------ SELECTION

It is currently addressed to K-12 education with 14 districts committed to contributing to the creation of OERs. South, in his report on the establishment of GoOpen refers to the COW initiative as a point of reference to this endeavour; the initiative taken by three school districts (Ohio, Wisconsin and Vista Unified School District) to create a “standards-aligned, competency-based, inter-district, inter-state, interdisciplinary, collaborative, project-based social studies curriculum.”Their experience led to the belief that there is a high need for the creation of new open educational material in the form of OER as they were unable to retrieve anything ready that could constitute a content base for their course.

What South is wondering is the money and effort needed to implement this project. “The question is”, he says, “how quickly, how thoughtfully, how sustainably, and with how much rigor and support?” Michael Q. McShane, in his “Open Educational Resources” article in Education Next, asks the exact same question; for OERs, he claims, are free to use but not free to produce. What is more, McShane argues, the overwhelming number of emerging OERs might give untrained K-12 teachers a hard time choosing which one to pick, let alone modify this material to produce a new form.

------------
------ PROVIDED MATERIAL

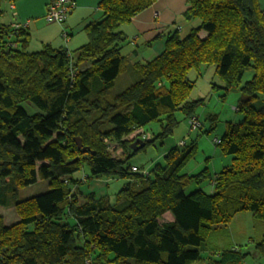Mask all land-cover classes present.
I'll return each instance as SVG.
<instances>
[{"label": "trees", "instance_id": "trees-1", "mask_svg": "<svg viewBox=\"0 0 264 264\" xmlns=\"http://www.w3.org/2000/svg\"><path fill=\"white\" fill-rule=\"evenodd\" d=\"M16 1L8 0L12 12ZM156 1L99 0L101 18L84 27L88 41L73 50L46 43L30 51L27 27L0 21V205L12 204L19 216L7 224L0 214V264H193L208 237L243 211L263 223L254 247L264 256V11L259 0H188L183 18L195 24L167 34L164 50L136 63L134 80L113 94L129 67L121 26ZM203 64L215 67L224 96L240 92L235 111L244 117L227 122L216 142L231 163L214 175L207 166L184 172L192 141L149 168L129 164L172 133L176 111L196 114L203 99H190L188 72ZM207 119L213 129L216 115ZM152 121L160 132L130 148L135 139L125 137ZM115 144L125 157L112 155ZM85 166L87 178L128 180L115 202L83 189L87 178L73 174ZM39 179L50 189L19 199L20 188ZM205 179L211 193L186 192ZM248 254L227 247L214 264H246Z\"/></svg>", "mask_w": 264, "mask_h": 264}, {"label": "rangeland", "instance_id": "rangeland-1", "mask_svg": "<svg viewBox=\"0 0 264 264\" xmlns=\"http://www.w3.org/2000/svg\"><path fill=\"white\" fill-rule=\"evenodd\" d=\"M2 7L7 9V1L2 3ZM0 21H4V16H1ZM183 24H189L190 21H186L184 18L180 21ZM11 24V23H10ZM13 25V22H12ZM186 28L183 30L185 34ZM30 48L29 50H33ZM126 73H122L117 81L115 88L111 93L115 94L124 89L130 84L134 78H126ZM250 71H248L244 80L248 79ZM188 77L191 80H195V85L190 93V99L202 98L203 102L196 107V114L186 118L184 113L180 110L175 112V116L178 119L177 125L174 127L171 134L161 138L157 137L153 144L148 145L144 150L132 155L128 161L129 164L136 165L138 167L149 168L154 163L160 161L164 162V156L174 146H177L183 139L186 142L181 146L185 147L190 142H195V152L193 157L187 162L184 167V172L197 173L204 167H208L212 175L222 169L227 163H231L232 155L225 154L221 150L220 146L216 144L219 142V138L226 130L227 122L238 123L243 119V114L237 110V102L240 97V92L237 90H231L224 96V89L219 86L222 85L221 79L215 72L213 65L203 64L199 69H191L188 72ZM224 96V97H223ZM215 114L216 119L215 127L210 129L212 120L207 119V115ZM196 116L200 122L201 128L197 130H191L188 120ZM143 129L139 128L126 136L127 140L143 139L148 140L153 138L154 135L160 132V124L157 121H152ZM205 130H208L206 133ZM202 131V132H200ZM133 140L132 143L135 141ZM216 141V142H215ZM110 152L112 155L121 158L125 157L124 148L118 144H115ZM131 148V144L129 146ZM87 166L73 174L74 177L86 179L89 173ZM103 180L109 177L101 176ZM98 180V179H97ZM95 181L94 177H89L83 183V189L88 190ZM126 179L111 178L109 184L104 186L106 196L111 202L116 201V193L126 183ZM196 188H202L205 192L211 193L212 183L209 179H205L200 183L192 182L188 186L186 192L189 193ZM49 180L39 179L36 183L21 187L19 190V199H25L27 197L37 195L48 191ZM0 214L3 215L7 224L13 223L19 219L15 207L11 204L6 206L0 205ZM263 223L253 217L249 211L238 212L232 222L225 226L220 225L207 241L203 244L201 259L195 261L193 264H214L219 257L221 250L227 247H240L241 251L249 252L246 257V264H264V256L255 251L254 243L262 235Z\"/></svg>", "mask_w": 264, "mask_h": 264}, {"label": "crops", "instance_id": "crops-1", "mask_svg": "<svg viewBox=\"0 0 264 264\" xmlns=\"http://www.w3.org/2000/svg\"><path fill=\"white\" fill-rule=\"evenodd\" d=\"M4 1H7L8 7L5 9L3 22L7 24L26 22V27L31 34L29 47L34 48L32 51L39 50L46 43H50L53 47H66L73 50L88 41L84 27L92 21L99 20L102 16V10L98 7L99 0H75V8L63 23L46 22L44 14L46 4L50 0H18L14 3L16 16L10 10V2ZM259 2L264 11V0H259ZM187 8L188 0H157L149 8L137 14L130 23L121 26L126 35L121 52L129 61V67L124 72H128L126 78H134L135 73L131 70H134L136 63L150 60L164 50L167 34L177 29L183 34L184 28L187 33L195 24L191 21L189 24L180 22ZM64 32H67V37ZM200 34L205 35L204 32ZM141 129L144 130V128ZM94 178L93 185L90 184L91 187L84 190L94 191L98 196H106L104 186L108 185L113 177L106 180L99 177ZM165 218L169 220L172 216L167 212Z\"/></svg>", "mask_w": 264, "mask_h": 264}, {"label": "built area", "instance_id": "built-area-1", "mask_svg": "<svg viewBox=\"0 0 264 264\" xmlns=\"http://www.w3.org/2000/svg\"><path fill=\"white\" fill-rule=\"evenodd\" d=\"M75 6V0H50L46 4L44 18L47 23H63L67 19L69 13L75 8ZM11 8L13 9L12 14L16 16L17 11L15 10V6L11 5ZM13 25L15 27H21L27 26V23L13 22ZM64 35L67 37V32H64ZM188 122L191 130H197L201 126V122L196 116L188 120ZM185 142L186 140L183 139L179 142V145L182 146ZM133 170L140 171L136 167H133ZM141 171L144 174L147 173V170Z\"/></svg>", "mask_w": 264, "mask_h": 264}, {"label": "water", "instance_id": "water-1", "mask_svg": "<svg viewBox=\"0 0 264 264\" xmlns=\"http://www.w3.org/2000/svg\"><path fill=\"white\" fill-rule=\"evenodd\" d=\"M76 141L78 143V146L81 147V145H82L81 140L78 138V139H76ZM145 144H146V141L139 138V139L135 140L133 143H131V148L133 150H138V149L144 147Z\"/></svg>", "mask_w": 264, "mask_h": 264}]
</instances>
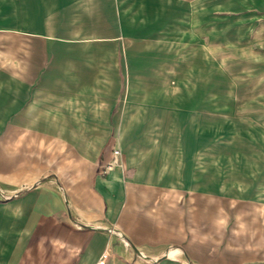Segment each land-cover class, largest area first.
<instances>
[{
  "label": "crops",
  "instance_id": "1",
  "mask_svg": "<svg viewBox=\"0 0 264 264\" xmlns=\"http://www.w3.org/2000/svg\"><path fill=\"white\" fill-rule=\"evenodd\" d=\"M129 5L0 0V264H192L177 252L191 214L176 206L188 191L183 171L180 181L147 172L125 147L124 163L105 167L122 145L114 100ZM190 12L221 63L264 68V0H194ZM132 139L154 149L152 168H179L194 143L191 129ZM253 225L232 253L201 255L199 264H264V225Z\"/></svg>",
  "mask_w": 264,
  "mask_h": 264
},
{
  "label": "rangeland",
  "instance_id": "2",
  "mask_svg": "<svg viewBox=\"0 0 264 264\" xmlns=\"http://www.w3.org/2000/svg\"><path fill=\"white\" fill-rule=\"evenodd\" d=\"M192 1L130 0L114 100V115H123L115 135L122 145L111 153L121 154L113 169L124 163L125 147L128 161L141 158L147 172H168L180 181L183 171L188 191L176 206L191 214L182 216L188 244L177 252L199 264L201 255L212 260L232 253L240 236L253 233V224L264 225V68L221 63L197 36V24L188 22ZM160 129L192 130L190 158L179 168L171 163L152 168L146 157L154 149L138 150L130 141ZM110 162L112 157L105 167Z\"/></svg>",
  "mask_w": 264,
  "mask_h": 264
},
{
  "label": "built area",
  "instance_id": "3",
  "mask_svg": "<svg viewBox=\"0 0 264 264\" xmlns=\"http://www.w3.org/2000/svg\"><path fill=\"white\" fill-rule=\"evenodd\" d=\"M121 156L120 151L118 149H113L112 151V162L106 165L107 169H113L115 165H118L119 157Z\"/></svg>",
  "mask_w": 264,
  "mask_h": 264
},
{
  "label": "water",
  "instance_id": "4",
  "mask_svg": "<svg viewBox=\"0 0 264 264\" xmlns=\"http://www.w3.org/2000/svg\"><path fill=\"white\" fill-rule=\"evenodd\" d=\"M88 229H94L93 226H86Z\"/></svg>",
  "mask_w": 264,
  "mask_h": 264
},
{
  "label": "bare ground",
  "instance_id": "5",
  "mask_svg": "<svg viewBox=\"0 0 264 264\" xmlns=\"http://www.w3.org/2000/svg\"><path fill=\"white\" fill-rule=\"evenodd\" d=\"M116 147H118L117 145H116ZM119 148V147H118ZM112 169H110L109 171H111Z\"/></svg>",
  "mask_w": 264,
  "mask_h": 264
}]
</instances>
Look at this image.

------------

→ **TASK INSTRUCTIONS**
**a.** According to the OER selection, how many districts are committed to contributing to the creation of OERs?
**b.** Summarize the OER selection in two sentences.
**c.** Output everything from "What South is" down to "a new form." in the OER selection.

→ **RESULTS BY TASK**
**a.** Fourteen districts.

**b.** An effort currently aimed at K-12 education has 14 districts committed to creating OERs, and South's report on GoOpen points to the COW initiative, whose districts found nothing ready for their course and concluded that new open educational material was badly needed. South asks about the money and effort the project requires, and Michael Q. McShane raises the same question, arguing that OERs are free to use but not free to produce and that their overwhelming number may make it hard for untrained K-12 teachers to choose among them.

**c.**
What South is wondering is the money and effort needed to implement this project. “The question is”, he says, “how quickly, how thoughtfully, how sustainably, and with how much rigor and support?” Michael Q. McShane, in his “Open Educational Resources” article in Education Next, asks the exact same question; for OERs, he claims, are free to use but not free to produce. What is more, McShane argues, the overwhelming number of emerging OERs might give untrained K-12 teachers a hard time choosing which one to pick, let alone modify this material to produce a new form.